What is Phoenix Of Maple Heights's CMS Rating?

CMS assigns PHOENIX OF MAPLE HEIGHTS an overall rating of 2 out of 5 stars, which is considered below average nationally. Within Ohio, this rating places the facility higher than 0% of the state's 100 nursing homes. A rating at this level reflects concerns identified through health inspections, staffing assessments, or quality measures that families should carefully consider.

How is Phoenix Of Maple Heights Staffed?

CMS rates PHOENIX OF MAPLE HEIGHTS's staffing level at 1 out of 5 stars, which is much below average compared to other nursing homes. Staff turnover is 53%, compared to the Ohio average of 46%. RN turnover specifically is 56%, which is notably high. RNs provide skilled clinical oversight, so turnover in this role can affect medical care quality.

What Have Inspectors Found at Phoenix Of Maple Heights?

State health inspectors documented 50 deficiencies at PHOENIX OF MAPLE HEIGHTS during 2019 to 2024. These included: 48 with potential for harm and 2 minor or isolated issues.

Who Owns and Operates Phoenix Of Maple Heights?

PHOENIX OF MAPLE HEIGHTS is owned by a for-profit company. For-profit facilities operate as businesses with obligations to shareholders or private owners. The facility operates independently rather than as part of a larger chain. With 99 certified beds and approximately 93 residents (about 94% occupancy), it is a smaller facility located in MAPLE HEIGHTS, Ohio.

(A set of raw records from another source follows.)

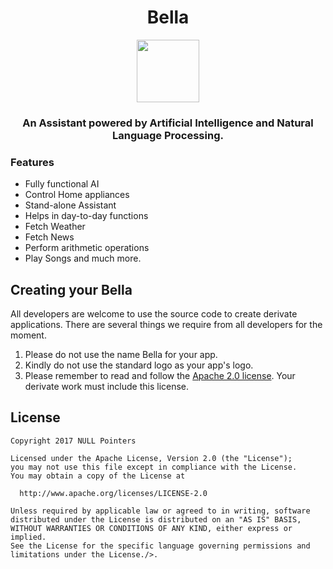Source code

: <h1 align="center">Bella</h1>

<p align="center"><img src="https://github.com/ujwalp15/Bella/blob/test/app/src/main/ic_launcher1-web.png" width="100" height="100"></p>

<h3 align="center">An Assistant powered by Artificial Intelligence and Natural Language Processing.</h3>

### Features
* Fully functional AI
* Control Home appliances
* Stand-alone Assistant
* Helps in day-to-day functions
* Fetch Weather
* Fetch News
* Perform arithmetic operations
* Play Songs
  and much more.

## Creating your Bella
All developers are welcome to use the source code to create derivate applications. There are several things we require from all developers for the moment.

1. Please do not use the name Bella for your app.
2. Kindly do not use the standard logo as your app's logo.
3. Please remember to read and follow the [Apache 2.0 license](https://github.com/Bella-Assistant/Bella-Android/blob/master/LICENSE). Your derivate work must include this license.

## License

    Copyright 2017 NULL Pointers

    Licensed under the Apache License, Version 2.0 (the "License");
    you may not use this file except in compliance with the License.
    You may obtain a copy of the License at

      http://www.apache.org/licenses/LICENSE-2.0

    Unless required by applicable law or agreed to in writing, software
    distributed under the License is distributed on an "AS IS" BASIS,
    WITHOUT WARRANTIES OR CONDITIONS OF ANY KIND, either express or implied.
    See the License for the specific language governing permissions and
    limitations under the License./>.
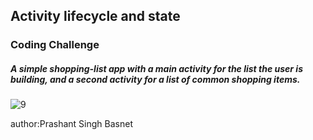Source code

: <h2>Activity lifecycle and state </h2>
<h3>Coding Challenge</h3>
<h5> A simple shopping-list app with a main activity for the list the user is building, and a second activity for a list of common shopping items. </h5>


![9](https://user-images.githubusercontent.com/50170332/111468170-5e582a80-874d-11eb-9a84-16af9e839799.gif)





author:Prashant Singh Basnet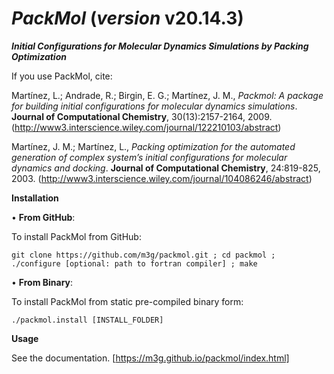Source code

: # _**PackMol**_ (_version_ v20.14.3)

**_Initial Configurations for Molecular Dynamics Simulations by Packing Optimization_**

If you use PackMol, cite:

Martínez, L.; Andrade, R.; Birgin, E. G.; Martínez, J. M., _Packmol: A package for building initial configurations for molecular dynamics simulations_. **Journal of Computational Chemistry**, 30(13):2157-2164, 2009. (http://www3.interscience.wiley.com/journal/122210103/abstract)

Martínez, J. M.; Martínez, L., _Packing optimization for the automated generation of complex system’s initial configurations for molecular dynamics and docking_. **Journal of Computational Chemistry**, 24:819-825, 2003. (http://www3.interscience.wiley.com/journal/104086246/abstract)
 
**Installation**

• **From GitHub**:

To install PackMol from GitHub:

	git clone https://github.com/m3g/packmol.git ; cd packmol ; ./configure [optional: path to fortran compiler] ; make

• **From Binary**:

To install PackMol from static pre-compiled binary form:

	./packmol.install [INSTALL_FOLDER]

**Usage**

See the documentation. [https://m3g.github.io/packmol/index.html]

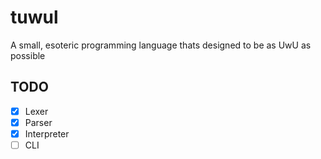 # tuwul
A small, esoteric programming language thats designed to be as UwU as possible

## TODO
- [x] Lexer
- [x] Parser
- [x] Interpreter
- [ ] CLI
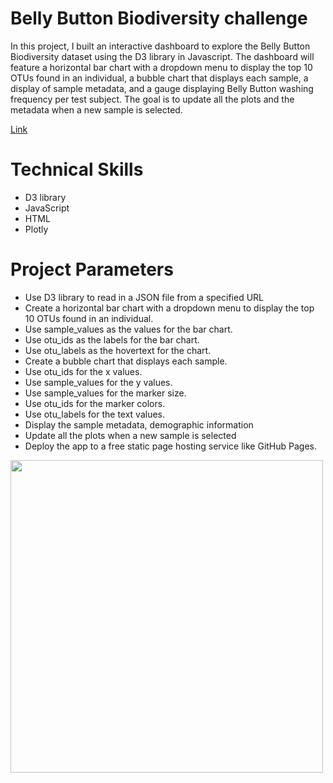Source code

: # Belly Button Biodiversity challenge
In this project, I built an interactive dashboard to explore the Belly Button Biodiversity dataset using the D3 library in Javascript. The dashboard will feature a horizontal bar chart with a dropdown menu to display the top 10 OTUs found in an individual, a bubble chart that displays each sample, a display of sample metadata, and a gauge displaying Belly Button washing frequency per test subject. The goal is to update all the plots and the metadata when a new sample is selected.

[Link](https://randiesinclair.github.io/belly-button-challenge/)

# Technical Skills
- D3 library
- JavaScript
- HTML
- Plotly

# Project Parameters
- Use D3 library to read in a JSON file from a specified URL
- Create a horizontal bar chart with a dropdown menu to display the top 10 OTUs found in an individual.
- Use sample_values as the values for the bar chart.
- Use otu_ids as the labels for the bar chart.
- Use otu_labels as the hovertext for the chart.
- Create a bubble chart that displays each sample.
- Use otu_ids for the x values.
- Use sample_values for the y values.
- Use sample_values for the marker size.
- Use otu_ids for the marker colors.
- Use otu_labels for the text values.
- Display the sample metadata, demographic information
- Update all the plots when a new sample is selected
- Deploy the app to a free static page hosting service like GitHub Pages.

<img src="https://user-images.githubusercontent.com/109693942/212280370-2b65c121-3f68-48d4-8c9b-ec6740b5aca9.png" style="widt:500px; height:500px">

How Does Phoenix Of Maple Heights Compare to Other Ohio Nursing Homes?

Compared to the 100 nursing homes in Ohio, PHOENIX OF MAPLE HEIGHTS's overall rating (2 stars) is below the state average of 3.2, staff turnover (53%) is near the state average of 46%, and health inspection rating (1 stars) is much below the national benchmark.

What Should Families Ask When Visiting Phoenix Of Maple Heights?

Based on this facility's data, families visiting should ask: "Can you walk me through typical staffing levels on day, evening, and night shifts?" "Can I visit during a mealtime to observe dining assistance and food quality?" "How do you handle medical emergencies, and what is your hospital transfer rate?" "Can I speak with family members of current residents about their experience?" These questions are particularly relevant given the below-average staffing rating.

Is Phoenix Of Maple Heights Safe?

Based on CMS inspection data, PHOENIX OF MAPLE HEIGHTS has a clean safety record: no substantiated abuse findings (meaning no confirmed cases of resident harm), no Immediate Jeopardy citations (the most serious violation level indicating risk of serious injury or death), and is not on the Special Focus Facility watch list (a federal program monitoring the lowest-performing 1% of nursing homes). The facility has a 2-star overall rating and ranks #100 of 100 nursing homes in Ohio. While no facility is perfect, families should still ask about staff-to-resident ratios and recent inspection results during their visit.

Do Nurses at Phoenix Of Maple Heights Stick Around?

PHOENIX OF MAPLE HEIGHTS has a staff turnover rate of 53%, which is 7 percentage points above the Ohio average of 46%. Moderate turnover is common in nursing homes, but families should still ask about staff tenure and how the facility maintains care continuity when employees leave.

Was Phoenix Of Maple Heights Ever Fined?

PHOENIX OF MAPLE HEIGHTS has no federal fines on record. CMS issues fines when nursing homes fail to meet care standards or don't correct problems found during inspections. The absence of fines suggests the facility has either maintained compliance or corrected any issues before penalties were assessed. This is a positive indicator, though families should still review recent inspection reports for the full picture.

Is Phoenix Of Maple Heights on Any Federal Watch List?

PHOENIX OF MAPLE HEIGHTS is not on any federal watch list. The most significant is the Special Focus Facility (SFF) program, which identifies the bottom 1% of nursing homes nationally based on persistent, serious quality problems. Not being on this list means the facility has avoided the pattern of deficiencies that triggers enhanced federal oversight. This is a positive indicator, though families should still review the facility's inspection history directly.